YORK COUNTY, Va. — Author's note: the above video is on file from 2019.
With no end in sight for the COVID-19 pandemic, localities in Hampton Roads continue to cancel upcoming events, and that's now beginning to include fireworks celebrations for the 4th of July.
In Virginia Beach, the following events have been canceled:
- Fourth of July Fireworks at both the Oceanfront and Mount Trashmore Park locations
- Mount Trashmore Summer Carnival, which was scheduled to take place May 29-June 23
- Party at the Pier, sponsored by Siebert Realty, which was scheduled for June 19 at Little Island Park and Fishing Pier
“We are disappointed that these signature events must be canceled this year,” said Mayor Bobby Dyer in a press release. “However, the health and safety of people who live, work and play in Virginia Beach is a top priority. We all play a part in minimizing the spread of COVID-19.”

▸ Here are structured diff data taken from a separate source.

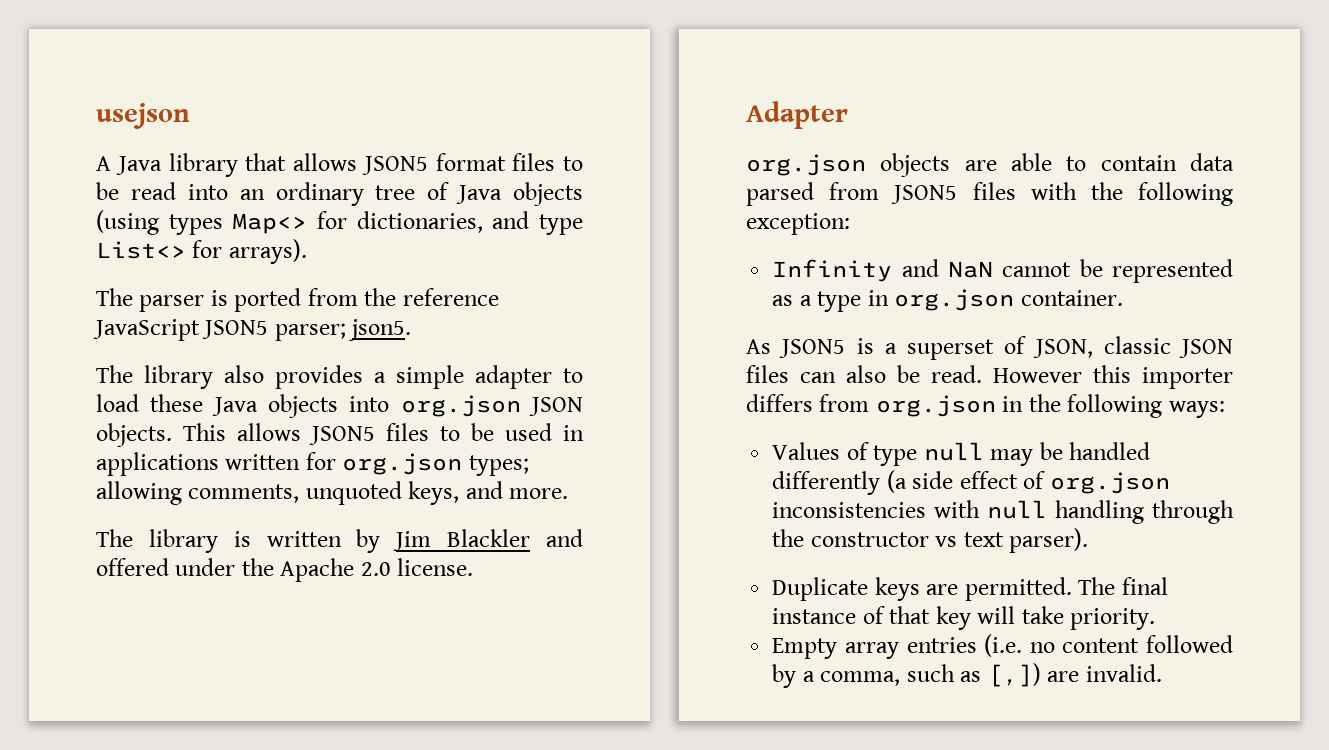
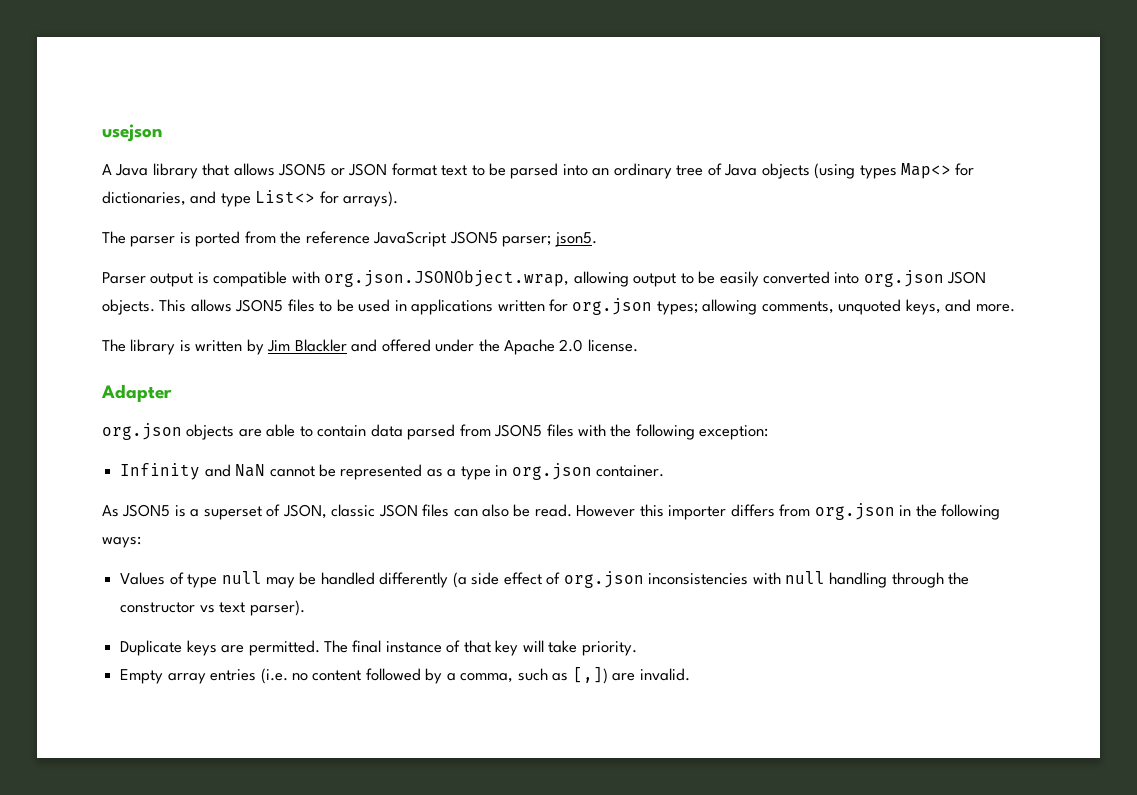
[435,153,583,171] [96,182,176,200] format files to be read -> [330,163,559,179] or JSON format text to be parsed
[96,365,583,389] [96,394,338,418] The library also provides a simple adapter to load these Java objects -> [102,270,831,287] Parser output is compatible with org.json.JSONObject.wrap, allowing output to be easily converted

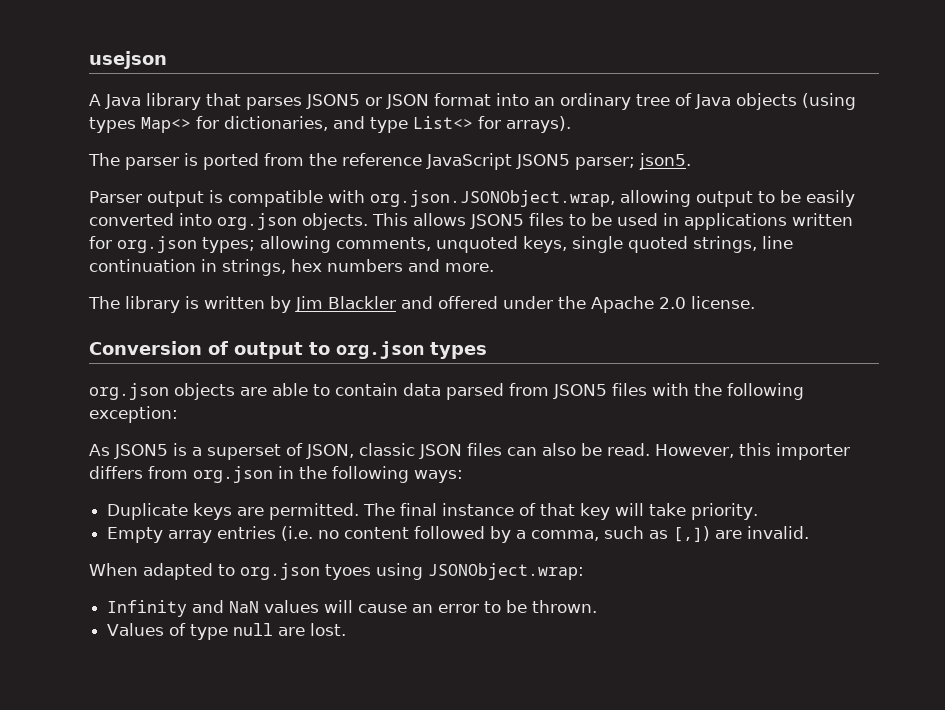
[233,163,275,176] allows -> [246,97,302,110] parses
[441,163,559,179] text to be parsed -> (491, 99) none
[947,271,987,284] JSON -> (297, 221) none
(941, 307) none -> [572,236,793,253] [89,259,403,276] single quoted strings, line continuation in strings, hex numbers
[101,384,172,402] Adapter -> [89,341,487,359] Conversion of output to org.json types
[120,463,665,480] // Infinity and NaN cannot be represented as a type in org.json container. -> (178, 414) none
[576,505,636,517] However -> [655,444,734,458] However,
[120,571,970,588] [120,600,305,616] // Values of type null may be handled differently (a side effect of org.json inconsistencies with null handling through the constructor vs text parser). -> (463, 476) none
(690, 674) none -> [89,563,584,580] [107,600,598,617] [107,623,347,640] // When adapted to org.json tyoes using JSONObject.wrap: // Infinity and NaN values will cause an error to be thrown. // Values of type null are lost.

Even if restrictions on public gatherings are lifted before the Fourth of July, York County said it won't be having its annual Independence Day celebration this summer.
It's a display that usually brings hundreds to the shores of the York River, where British General Charles Cornwallis surrendered to then-Continental General George Washington in October of 1781.

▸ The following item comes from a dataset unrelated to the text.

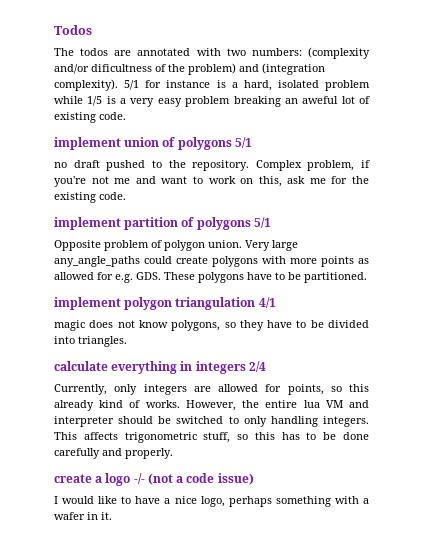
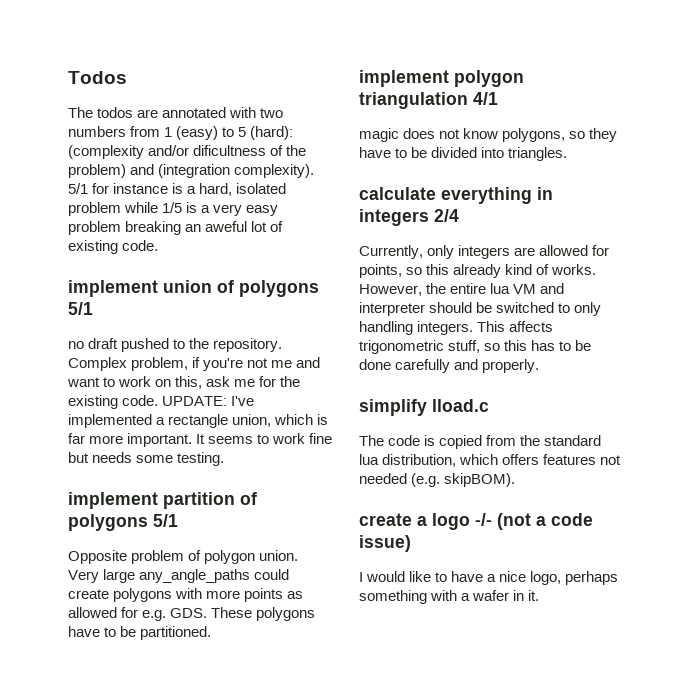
[251,48,302,56] numbers: -> [68,126,294,140] numbers from 1 (easy) to 5 (hard):
(126, 196) none -> [162,396,255,406] [68,414,329,428] [68,433,333,447] [68,452,225,466] UPDATE: I've implemented a rectangle union, which is far more important. It seems to work fine but needs some testing.
(173, 453) none -> [359,399,489,416] [359,435,602,449] [359,454,622,467] [359,473,516,487] // simplify lload.c // The code is copied from the standard lua distribution, which offers features not needed (e.g. skipBOM).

This victory started negotiations between the British and the colonials, and brought about a treaty that ended the Revolutionary War - making the words written in the Declaration of Independence, adopted on July 4 of 1776, a reality.
The county is no less proud of this local victory 239 years later - but widespread local impacts from the pandemic mean "bad news" for this annual celebration.
On its website, York County said the decision to cancel the fireworks and parade had as much to do with the economic challenges of the pandemic as with public safety.
"The health crisis, along with the severity of the financial impacts from the COVID-19 pandemic, have forced the County to continue making operational reductions now and into the next fiscal year," the website said. "This includes the difficult decision to cancel the July 4th fireworks and parade."
County administrator Neil Morgan said financial commitments needed for these events must be made far in advance.
"We may not know until the middle of June what the rules will be or how safe it will be to do things in July, but even under a best case scenario, the idea of encouraging 5,000 people together didn't seem like a wise thing to commit to in April," Morgan said. "Do we want to encourage 5,000 people to come down here, combined with we don't want to commit $100,000 and cancel at the last minute."
The County wrote that right now, local government leaders need to focus on saving as much of the budget as they can salvage.